DIRECTIVE ->
Word for word, restate all the records; images are not part of the copy.
[Opening DATA RECORDS section]
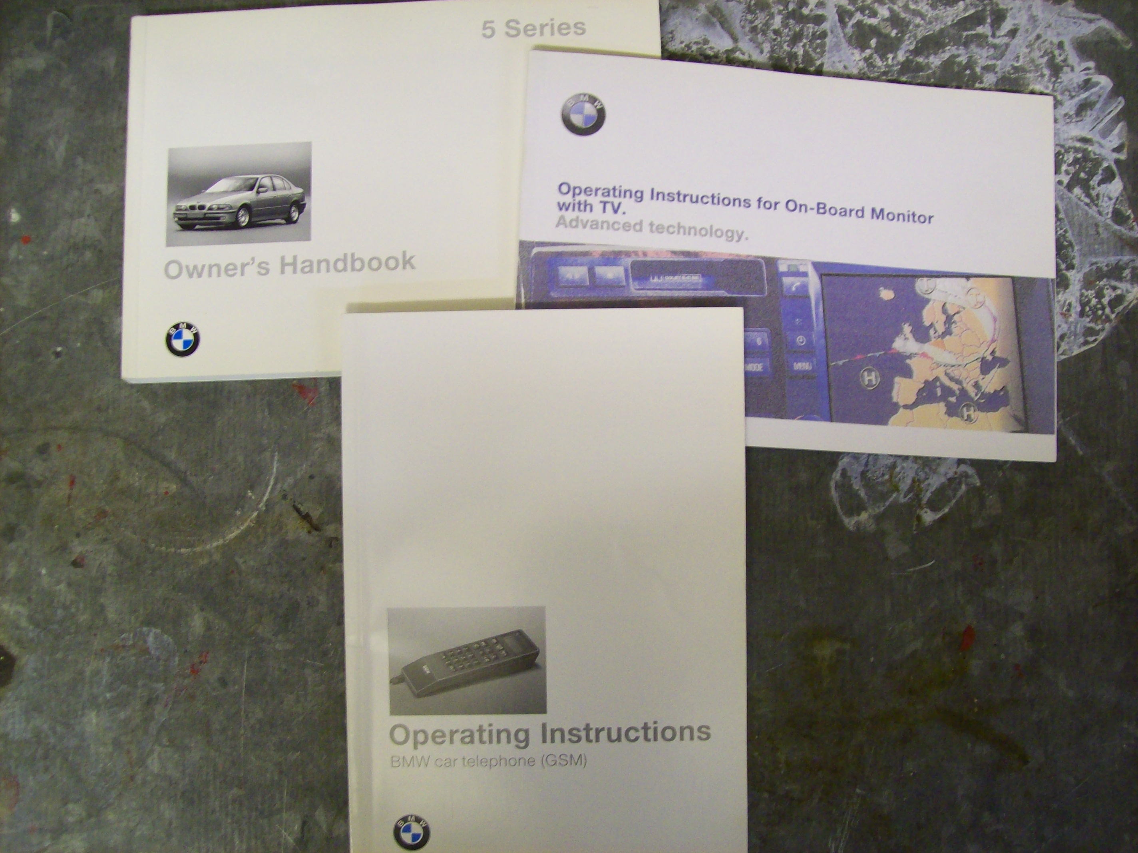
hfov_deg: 51.4
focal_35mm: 36
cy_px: 426
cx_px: 569
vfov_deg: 39.6
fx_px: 1183
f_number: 2.7
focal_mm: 6
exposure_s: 1/15
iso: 160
[Closing DATA RECORDS section]
RESPONSE BOX ->
hfov_deg: 51.4
focal_35mm: 36
cy_px: 426
cx_px: 569
vfov_deg: 39.6
fx_px: 1183
f_number: 2.7
focal_mm: 6
exposure_s: 1/15
iso: 160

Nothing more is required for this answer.